The author is a retired medical doctor with decades of experience at an American trauma centre. He has seen the results of patients not caring for their bodies in his emergency department. He writes
“Strength training can slow, arrest or even reverse many of the degenerative effects of aging: loss of muscle and strength, brittle bones, floppy ligaments, dysfunctional joints, and the decline of mobility and balance.”
Aimed at both men and women, the book is a clarion call for avoiding the sick aging phenotype. The author avidly recommends strength training not so much as a cure as a lifetime medicine. He acknowledges that
“Biological systems are complicated, and any particular phenotype is always the result of multiple factors”
He wishes to avoid the situation where multiple drugs, with their plethora of side effects, are required to keep a body alive even if compromised.
“Most drugs treat symptoms, not disease”
“No drug in the world will ever match the power of exercise medicine”

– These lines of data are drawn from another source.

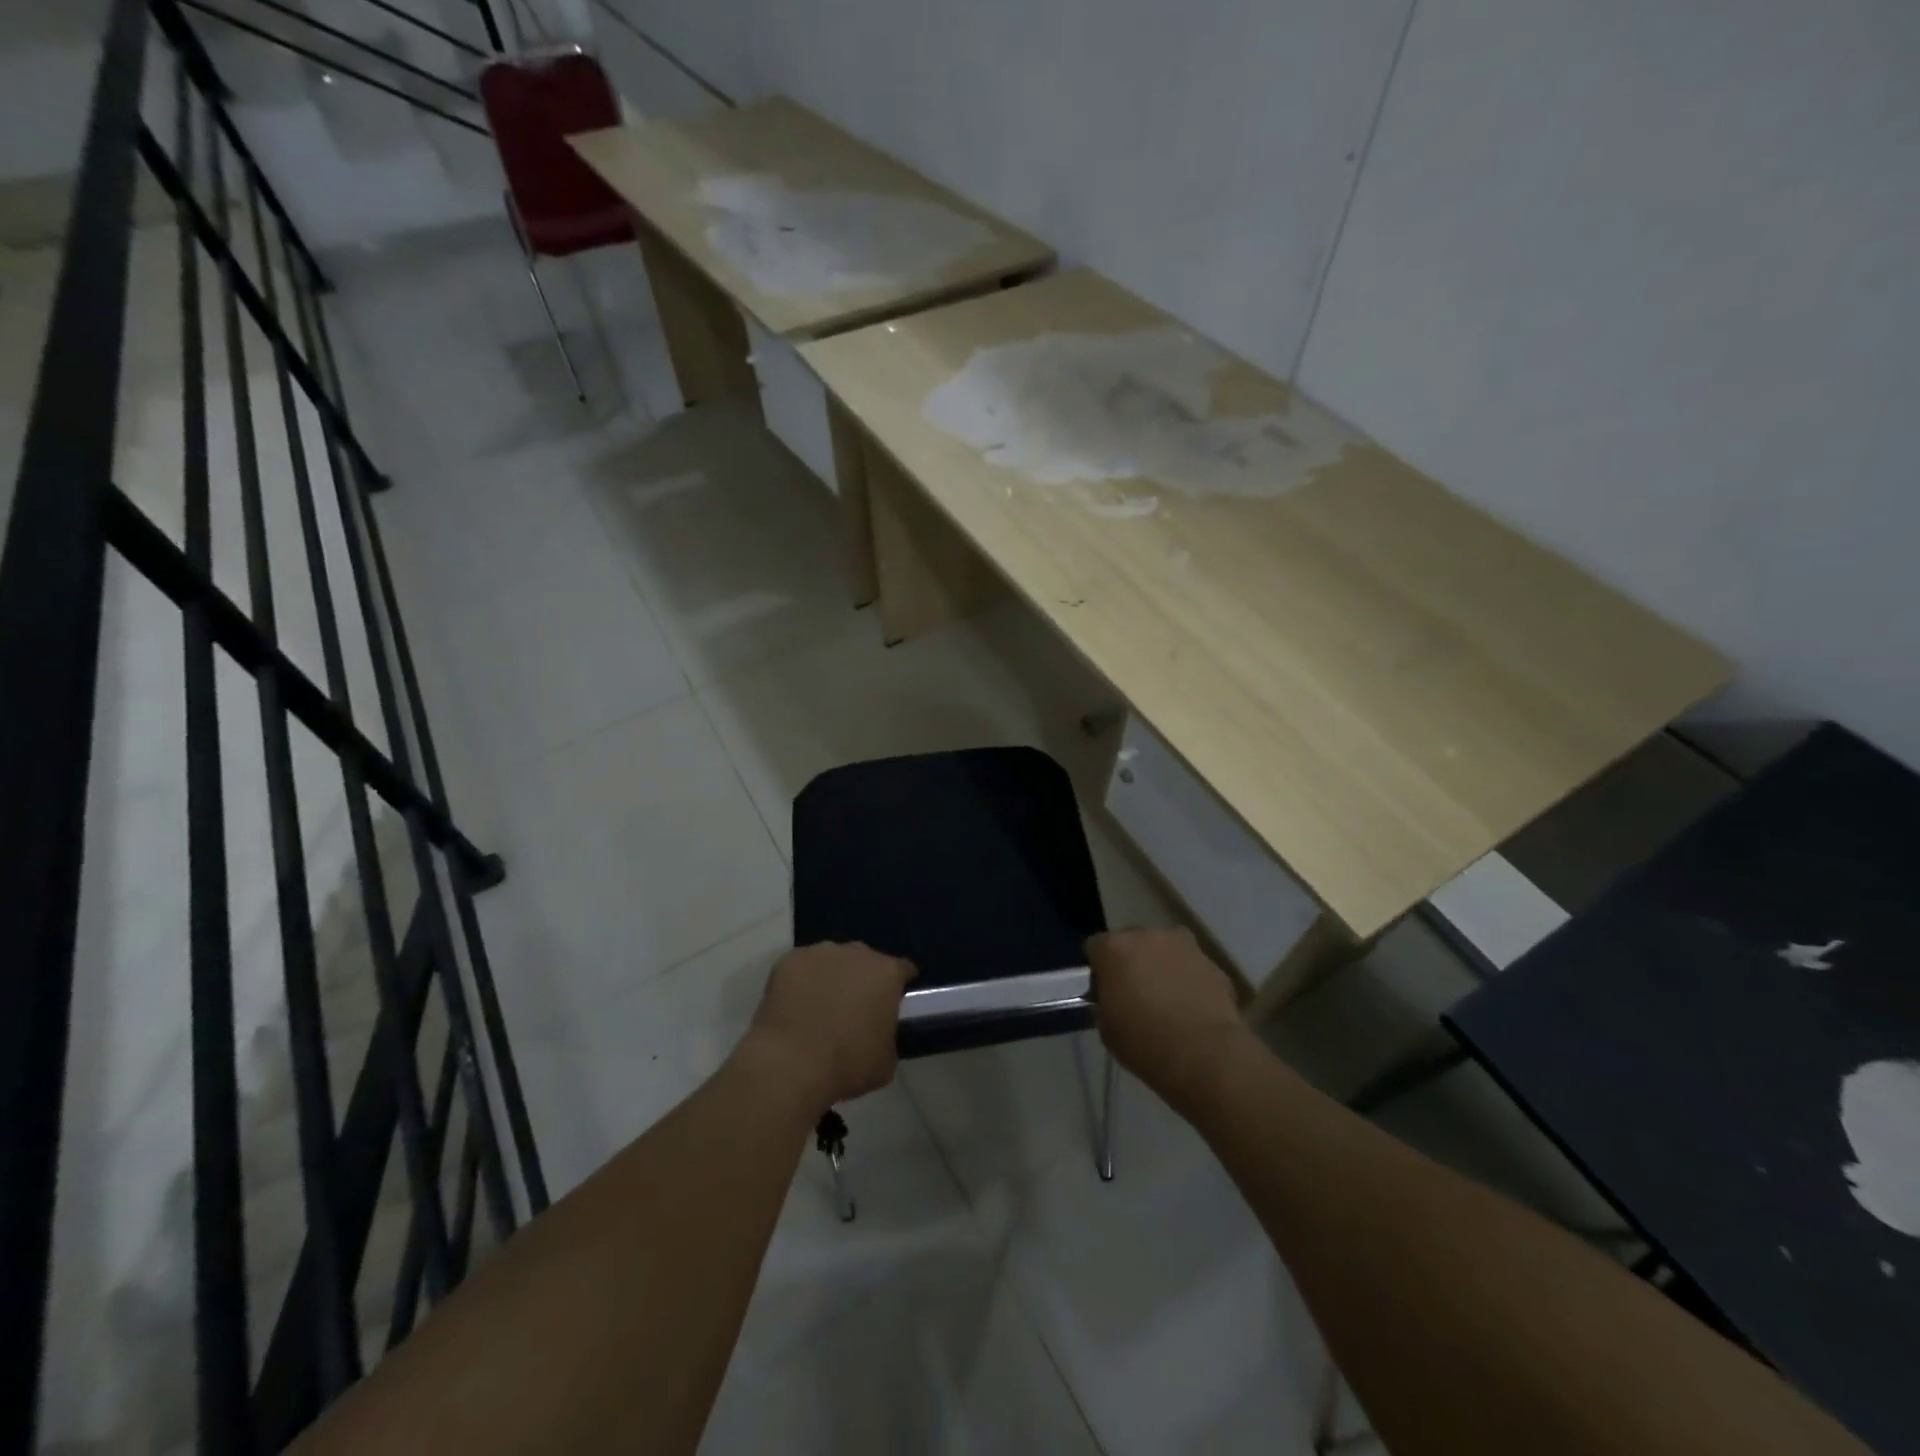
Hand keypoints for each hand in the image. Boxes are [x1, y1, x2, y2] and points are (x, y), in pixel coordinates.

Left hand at [743, 941, 914, 1110]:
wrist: (791, 1063)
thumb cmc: (847, 1063)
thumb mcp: (886, 1061)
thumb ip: (888, 1037)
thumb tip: (879, 1033)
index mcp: (887, 973)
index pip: (903, 969)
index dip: (900, 985)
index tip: (894, 1001)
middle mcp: (857, 953)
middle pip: (866, 960)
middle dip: (863, 979)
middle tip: (854, 1008)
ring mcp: (821, 952)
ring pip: (832, 960)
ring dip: (831, 977)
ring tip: (820, 1006)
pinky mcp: (789, 960)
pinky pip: (801, 967)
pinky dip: (801, 981)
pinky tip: (794, 1004)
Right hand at [1087, 927, 1249, 1112]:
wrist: (1206, 1055)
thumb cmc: (1145, 1043)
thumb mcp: (1106, 1028)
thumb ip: (1104, 1001)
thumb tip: (1111, 996)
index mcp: (1115, 948)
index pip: (1095, 947)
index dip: (1098, 969)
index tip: (1103, 991)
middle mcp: (1148, 935)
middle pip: (1131, 942)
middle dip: (1131, 961)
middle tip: (1134, 993)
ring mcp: (1184, 945)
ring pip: (1164, 950)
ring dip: (1161, 966)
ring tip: (1166, 999)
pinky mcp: (1212, 962)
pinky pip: (1191, 966)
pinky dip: (1188, 979)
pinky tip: (1191, 1007)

The book is structured in three parts. The first of these presents the science in accessible format. It includes the effects on the body of eating too much, that is, more than is required to function. Explanations are provided as to how the body uses energy, including the difference between sudden demand and endurance. As well as biological energy systems, muscle tissue organisation is covered. It is clear that the author is an evangelist for strength exercises. His aim is not so much to live longer but to extend the natural healthy lifespan. The exercise regime promoted is not attempting to body build. Rather, it will assist in normal day to day activities – growing old with as much strength, vigour and function as possible.
The second part of the book covers the recommended exercises, starting with the importance of decent equipment that could rule out many facilities (the author now owns and runs a strength coaching practice).
There are three key movements to be worked on: squat, dead lift, press. These are described in some detail along with the benefits they offer the body in terms of strength, control and stability. There is emphasis on the importance of learning each exercise under qualified supervision. Having said that, the author can be scathing about the abilities of popular gym franchises’ personal trainers.
Assistance exercises are also described. These can be used to work particular muscles to enable better workouts with the key three routines.
The third part of the book looks at programming, including examples for athletes of different ages and from novice to master. Templates are provided with a note that there is no one size fits all. Patience, care and consistency are required to achieve improvement. Each person must start from where they are and then work on increasing volume and intensity. Record keeping assists in reaching training goals.
Also of importance is recovery – nutrition, hydration and sleep. The right sort of physical activity should be pursued between strength workouts. Safety is an important factor. The author does not recommend running due to its negative orthopaedic effect, or classes such as Zumba with their intense throwing around of the body. Walking, bikes and rowers are fine. Also, for reasons given, sled dragging(!).
Many variations of exercise plans are provided. At the end of this section is a chapter on the physiological differences between men and women. In summary, they are not that different. Women are generally not as strong as men but can, mostly, do the same sort of workouts with equal benefit.
The book finishes with: notes on sources for the research referenced throughout; a bibliography; a glossary of terms used.
The writing style should appeal to the target audience – those already interested in improving their health and bodies, in living better for longer rather than longevity by whatever means. It has a male slant, a gym bro vibe, but is clear and factual.
I cannot comment on the efficacy of what the author is urging but his arguments are persuasive. This was an interesting read that I will discuss with my personal trainer next time I visit the gym.
The Barbell Prescription is published by The Aasgard Company.
My copy of this book was a gift from my son.